2.4. Low-energy house projects in the UK
Performance tests of the building envelope were carried out for 25 different buildings. The heat loss per Kelvin temperature difference was determined for the entire building (co-heating test). The measurement by Johnston et al. included 22 low-energy projects and three Passive House buildings [Johnston 2014] . The latter had the best results by far and there was almost no difference between the predicted and measured values.
Fig. 11: The results of the Performance Tests carried out for 25 highly efficient new builds in England [Johnston 2014] . The three Passive House projects scored best by far and in every respect: there was almost no difference between the predicted and the measured specific heat loss, they exhibited a loss coefficient lower by a factor of two compared with the next best projects and they saved almost 75% of the heating losses compared with the average losses.
2.5. Passive House district Bahnstadt in Heidelberg
Monitoring was carried out for residential buildings in the world's largest Passive House district in Heidelberg (Germany) known as Bahnstadt. The buildings in this settlement were studied using a simplified procedure for measuring heating consumption values (minimal monitoring). The average annual consumption of 1260 homes with a total living area of over 75 000 m² in the year 2014 was 14.9 kWh/(m²a). The amount saved in comparison with the reference settlement was 77%. This statistically high number of residential buildings built by different property developers and architects convincingly demonstrated that successful implementation on a broad scale is possible [Peper 2015] . (Note: these measurements were carried out in the first year of operation, in which disruptions in the operation process often occur (e.g. change of tenants, adjustment), as experience has shown. Even so, the Passive House buildings were already functioning faultlessly).

§ **WHAT IS NEEDED**
According to the Passive House text, what was the average annual consumption of the 1260 homes in Bahnstadt in 2014? The rows that follow are drawn from a separate source.

§ **INFORMATION SUPPLIED**
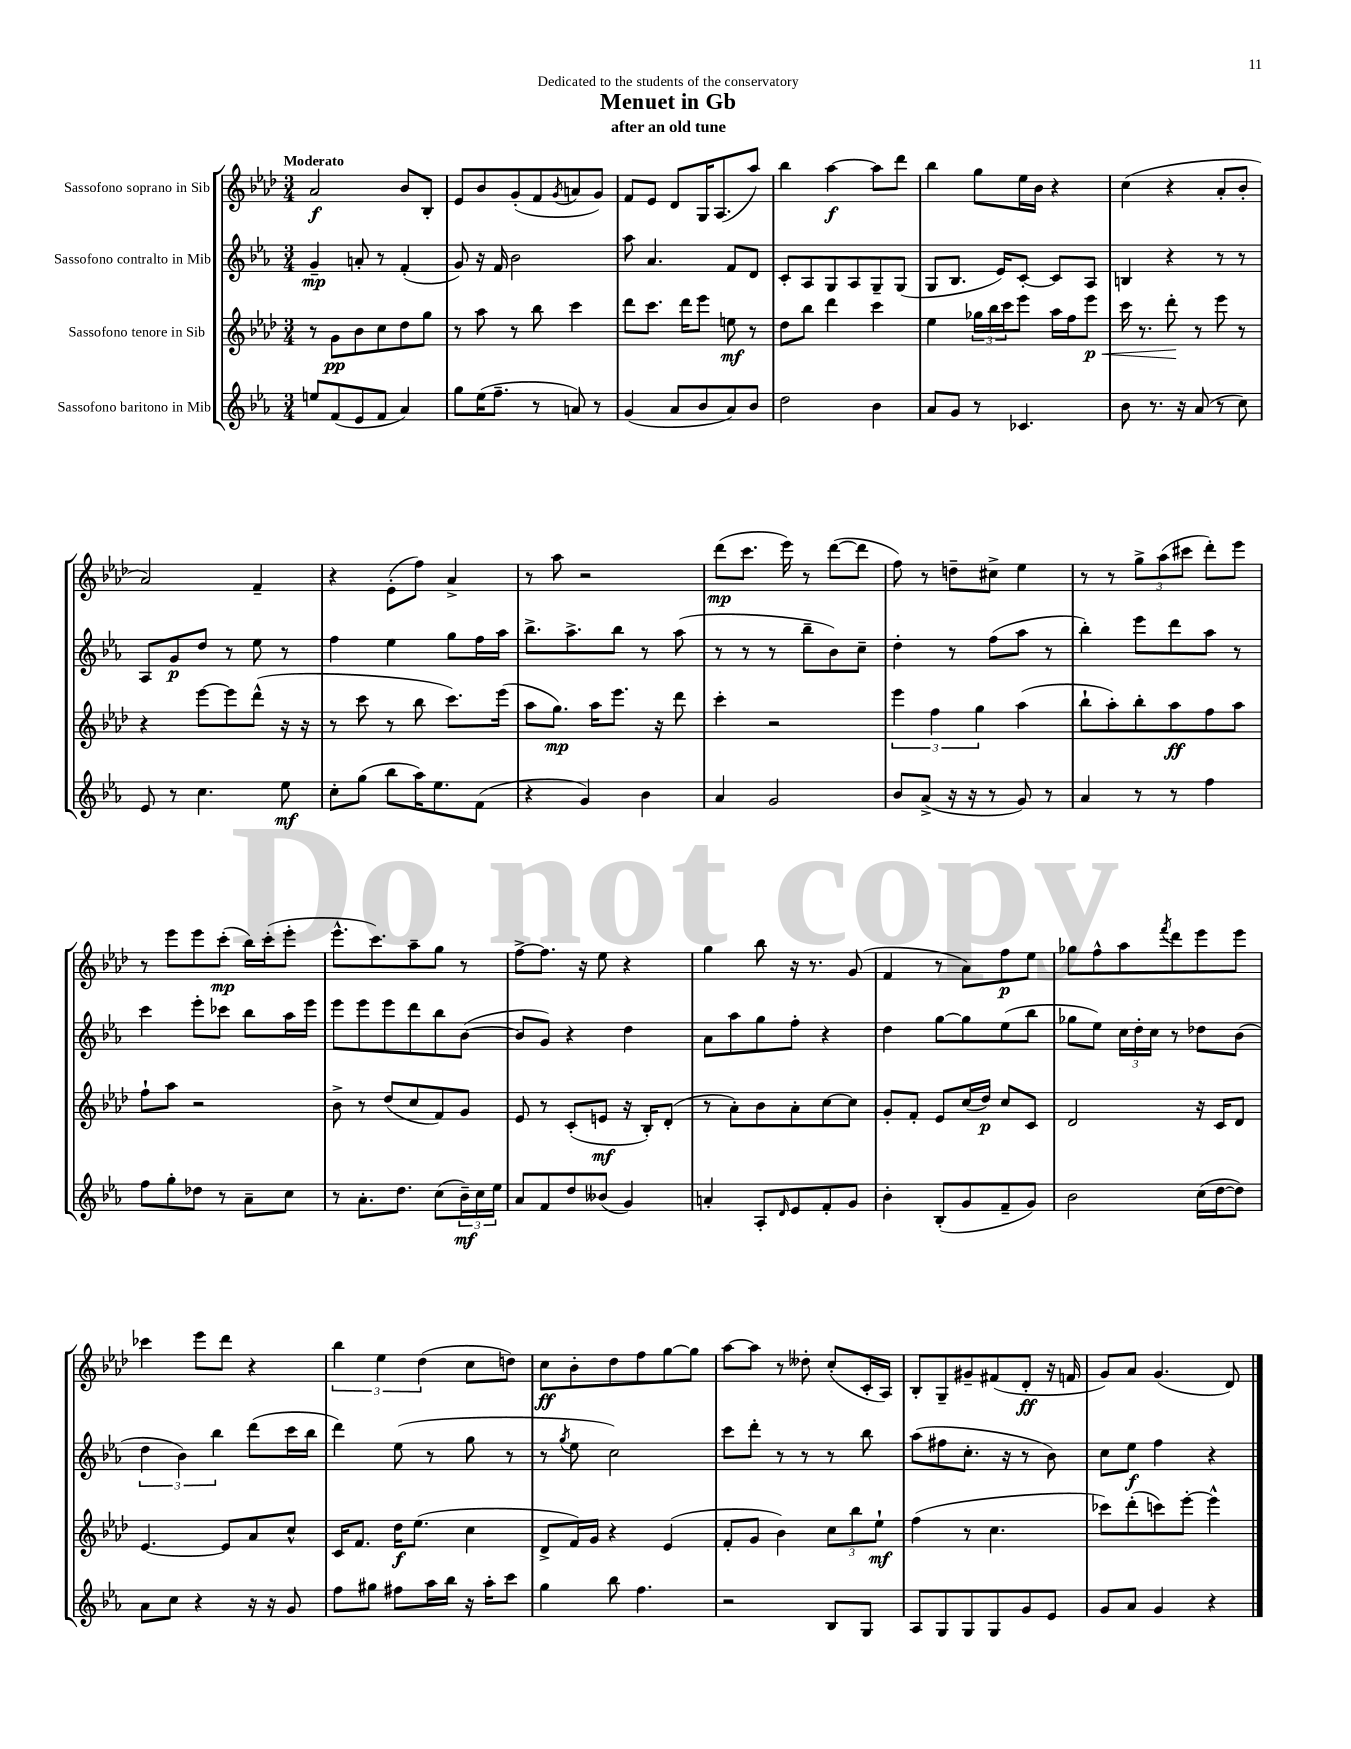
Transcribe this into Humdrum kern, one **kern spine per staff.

**kern	**kern	**kern	**kern
*staff4	*staff3	*staff2	*staff1
*clefG2	*clefG2	*clefG2	*clefG2
*k[b-e-a-]	*k[b-e-a-d-]	*k[b-e-a-]	*k[b-e-a-d-]
*M3/4	*M3/4	*M3/4	*M3/4
8ee	8r	4g~	2a-
(8f	8g	.	.
8e-	8b-	8a'	.
8f	8cc	8r	.
4a-)	8dd-	(4f'	8b-
.	8gg	.	8B-'
=	=	=	=
8gg	8r	8g)	8e-
(16ee-	8aa-	16r	8b-
8.ff~	.	16f	.
.	8r	2b-	(8g'
8r	8bb-	.	8f
.	.	.	8qg
8a)	4ccc	.	8a
8r	.	.	8g)
=	=	=	=
(4g	8ddd-	8aa-	8f
.	8.ccc	4.a-	8e-
8a-	.	.	8d-
.	16ddd-	.	.
8b-	8eee-	.	16G
.	.	.	(8.A-
8a-)	8ee	8f	.
8b-	8r	8d	8aa-)
=	=	=	=
2dd	8dd-	8c'	4bb-
.	8bb-	8A-	.
.	4ddd-	8G	[4aa-
.	.	8A-	.
4b-	4ccc	8G~	8aa-]
.	.	(8G	8ddd-
=	=	=	=
8a-	4ee-	8G	4bb-
8g	.	8.B-	.
8r	24gg-	.	8gg
.	24bb-	.	.
.	.	16e-)	.
.	24ccc	.	.
4.c-	8eee-	[8c'	16ee-
.	.	.	16b-
.	16aa-	8c]	4r
.	16ff	.	.
.	8eee-	8A-	.
=	=	=	=
8b-	16ccc	4B	(4cc
.	8.r	.	.
8.r	.	.	.
.	8ddd-'	4r	4r
16r	.	.	.
(8a-	8r	.	.
8r	8eee-	8r	8a-'
8cc)	8r	8r	8b-'
=	=	=	=
8e-	4r	8A-	2a-)
8r	.	8g	.
4.cc	[8eee-	8dd	.
.	8eee-]	8r	.
.	(8ddd-^^	8ee-	4f~
8ee-	16r	8r	.
.	16r	.	.
=	=	=	=
8cc'	8r	4ff	4r
(8gg	8ccc	.	.
8bb-	8r	4ee-	(8e-'
16aa-)	8bb-	.	8ff)
8.ee-	.	.	.
.	8.ccc)	8gg	4a-^
(8f	.	16ff	.
.	(16eee-	16aa-	.
=	=	=	=
4r	8aa-	8.bb-^	8r
.	8.gg)	.	8aa-
.	.	8.aa-^	.
4g)	.	.	2r
.	16aa-	.	.
.	8.eee-	8bb-	.
4b-	.	8r	.
.	16r	.	.
.	8ddd-	(8aa-	.
=	=	=	=
4a-	4ccc'	8r	(8ddd-
.	.	8r	8.ccc
2g	2r	8r	.
.	.	.	16eee-)
.	.	8bb-~	8r
.	.	8b-)	([8ddd-
.	.	8cc~	8ddd-]
=	=	=	=
8b-	6eee-	4dd'	8ff)
(8a-^	.	.	8r
.	6ff	.	.
16r	.	8r	8dd~
16r	.	.	.
.	6gg	.	.
8r	.	(8ff	8cc#^
8g)	(4aa-	8aa-	4ee-
8r	.	8r	.
=	=	=	=
4a-	8bb-`	4bb-')	8r
.	8aa-')	.	8r
8r	8bb-'	8eee-	12gg^
.	.	.	(12aa-
8r	8aa-	8ddd	.
.	.	.	12ccc#
4ff	8ff	8aa-	8ddd-')
.	8aa-	8r	8eee-
=	=	=	=
8ff	8ff`	4ccc	8r
8gg'	8aa-	.	8eee-
8dd-	2r	8eee-'	8eee-
8r	.	8ccc-	(8ccc'
8a-~	.	8bb-	16bb-)
.	.	.	(16ccc'
8cc	.	16aa-	8eee-'
.	.	16eee-	.
=	=	=	=
8r	8b-^	8eee-	8.eee-^^
8.a-'	8r	8eee-	.
.	.	.	8.ccc)
.	(8dd-	8eee-	.
8.dd	.	.	.
.	8cc	8ddd	8aa-~
(8cc	8f)	8bb-	8gg
24b-~)	8g	([8b-	8r
24cc	.	.	.
24ee-	.	.	.
=	=	=	=
8a-	8e-	8b-]	[8ff^
8f	8r	8g)	8.ff]
8dd	(8c'	4r	.
.	.	.	16r
(8b--	8e	.	8ee-
4g)	16r	4dd	4r
.	16B-')	.	.
.	(8d-'	.	.
=	=	=	=
4a'	8r	8a-	4gg
.	8a-')	8aa-	.
8A-'	8b-	8gg	8bb-
16qqd	.	.	.
8e-	8a-'	8ff'	16r
.	.	.	8.r
8f'	[8cc	4r	.
8g	8cc]	.	(8g
=	=	=	=
4b-'	8g'	4dd	4f
.	8f'	.	.
(8B-'	8e-	[8gg	8r
8g	(16cc	8gg]	8a-)
.	16dd-)	.	.
8f~	8cc	(8ee-	8ff
8g)	8c	8bb-	8ee-
=	=	=	=
2b-	2d-	8gg-	8gg-
.	.	8ee-)	8ff^^
.	.	24cc	8aa-
.	.	24dd'	.
.	.	24cc	.
.	.	.	8qfff
.	.	8r	8ddd-
(16cc	16r	8dd-	8eee-
[16dd	16c	.	.
8dd])	8d-	(8b-	8eee-
=	=	=	=
8a-	[4.e-	6dd	4ccc-
8cc	.	.	.
.	.	6b-)	.
4r	.	.	8eee-
.	.	6bb-	.
.	8e-]	.	8ddd-
16r	8a-	(8ddd	4r
16r	.	.	.
8g	8cc^^	16ccc	.
.	.	16bb-	.
=	=	=	=
8ff	16c	4ddd)	6bb-
.	8.f	.	.
8gg#	.	.	.
.	.	.	6ee-
8ff#	16dd-	(8ee-	.
.	(8.ee-	.	.
.	.	.	(6dd-
16aa-	.	8r	.
16bb-	.	.	.
16r	4cc	8gg	8cc
16aa-'	.	.	.
8ccc	.	8r	8dd)
=	=	=	=
4gg	8d-^	8r	8cc
.	.	8qgg	.
.	16f)	8ee-	8b-'
.	16g	.	.
8bb-	4r	2cc)	8dd-
4.ff	.	.	8ff
.	(4e-	.	[8gg
.	.	.	8gg]
=	=	=	=
2r	8f'	8ccc	[8aa-
.	8g	8ddd'	8aa-]
.	4b-)	8r	8r
.	.	8r	8dd--'
8B-	12cc	8r	(8cc'
.	12bb-	.	.
8G	.	8bb-	16c'
.	12ee-`	.	.
.	.	.	16A-)
=	=	=	=
8A-	(4ff	(8aa-	8B-'
8G	.	8ff#	8G~
8G	8r	8.cc'	8g#~
8G	4.cc	.	(8f#
.	.	16r	.
8g	.	8r	8d-'
8e-	.	8b-)	16r
.	.	.	16f
=	=	=	=
8g	8ccc-)	8cc	8g)
8a-	(8ddd-'	8ee-	8a-
4g	8ccc)	4ff	(4.g
.	[8eee-'	.	.
4r	4eee-^^]	4r	.
.	.	.	8d-)
==	==	==	==
*-	*-	*-	*-
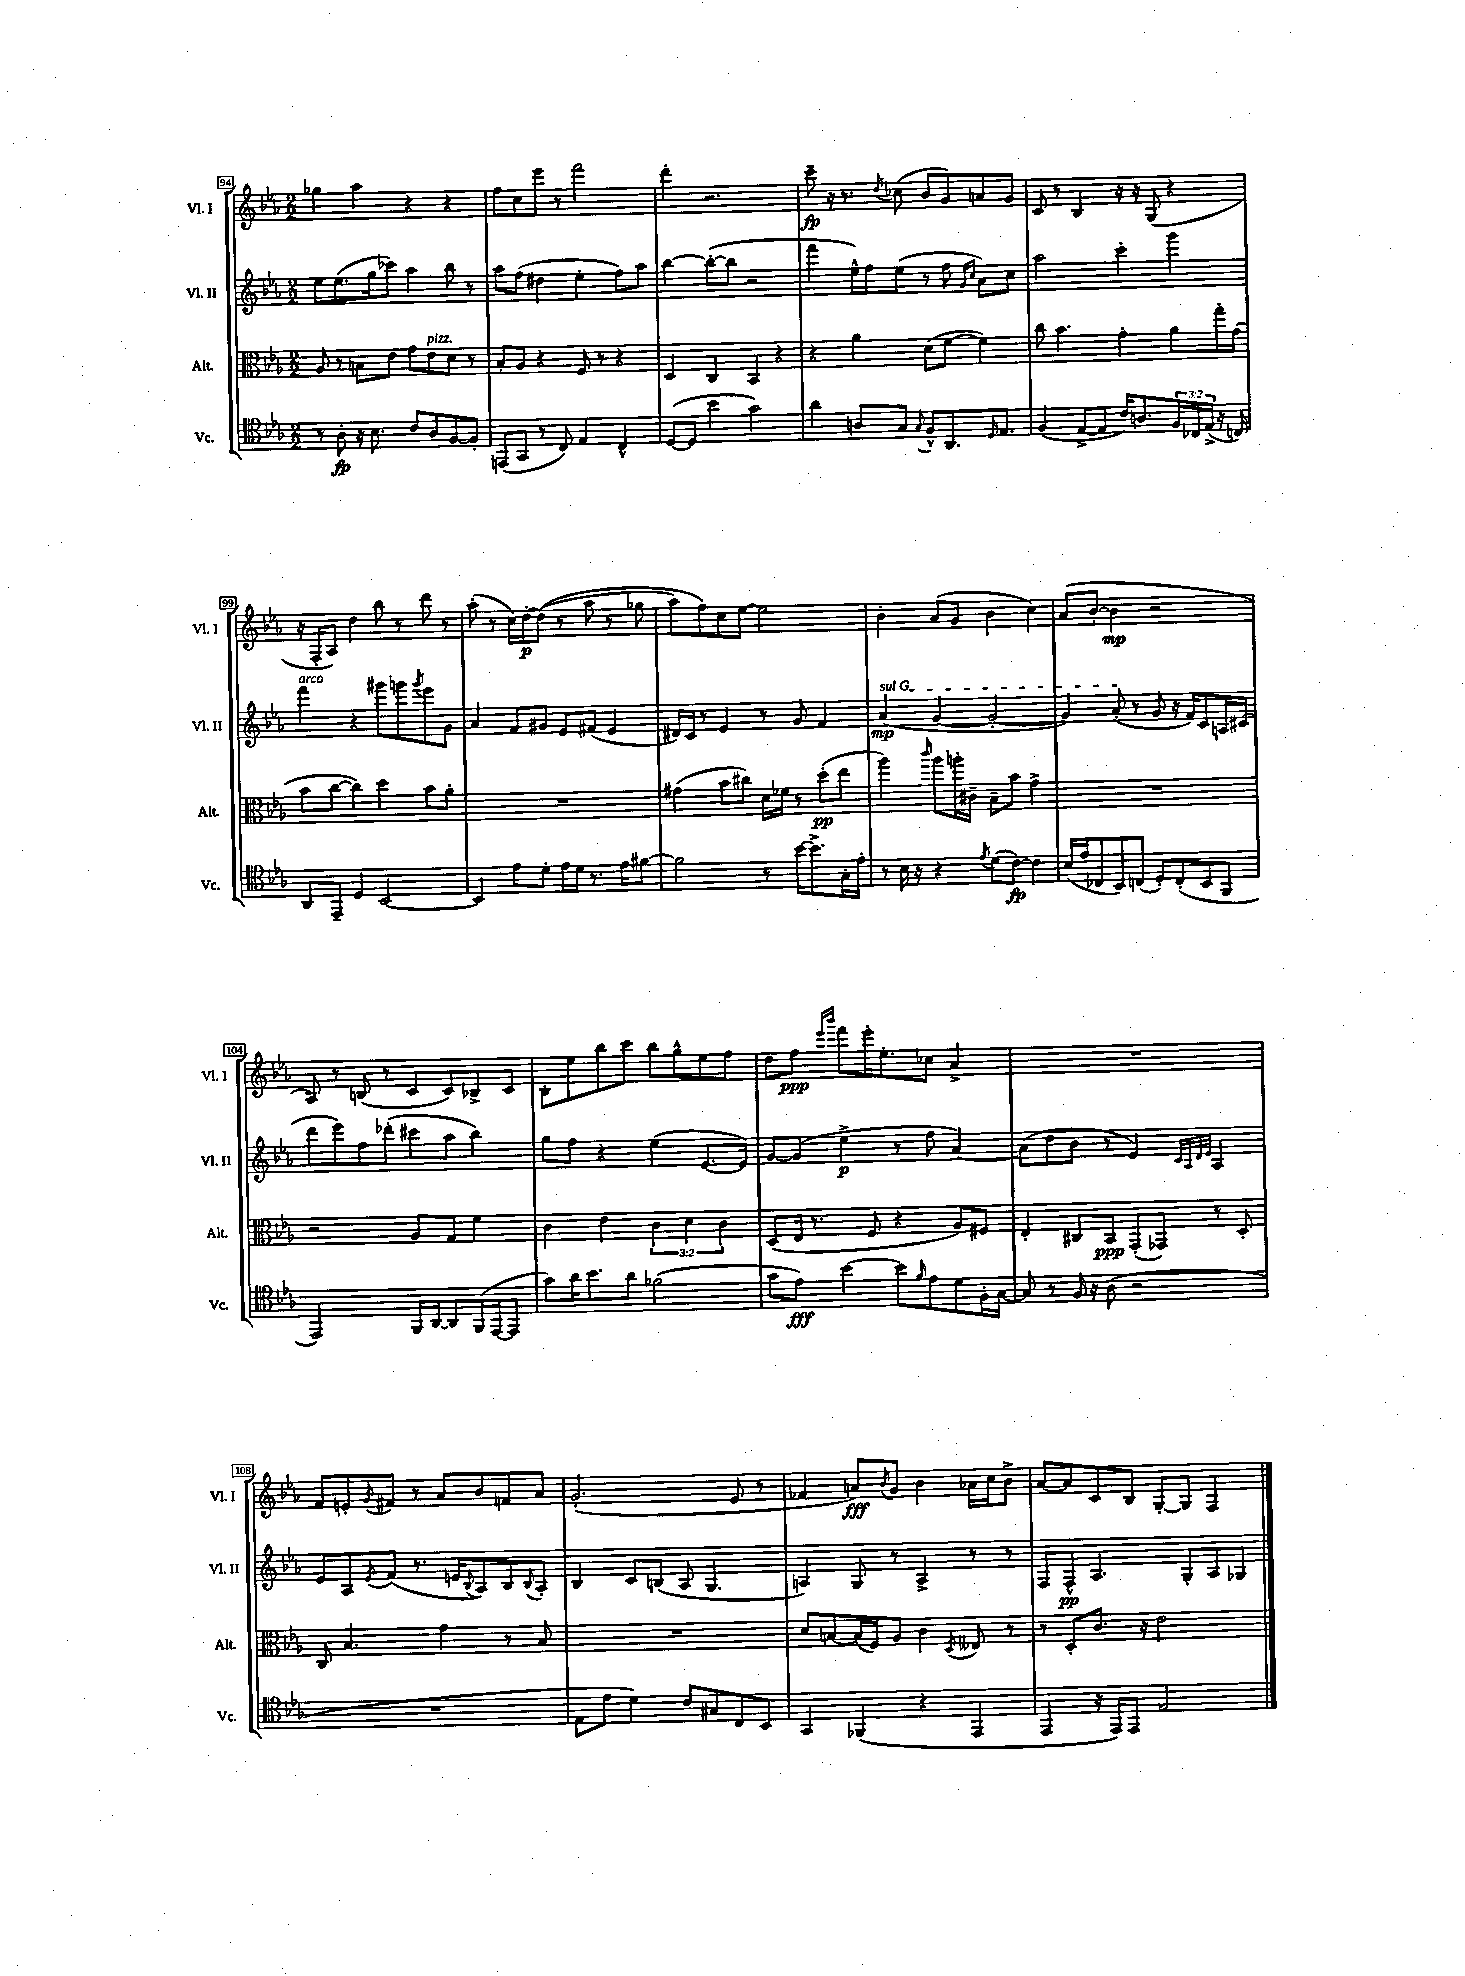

§ **WRITTEN SOLUTION**
14.9 kWh/(m²a)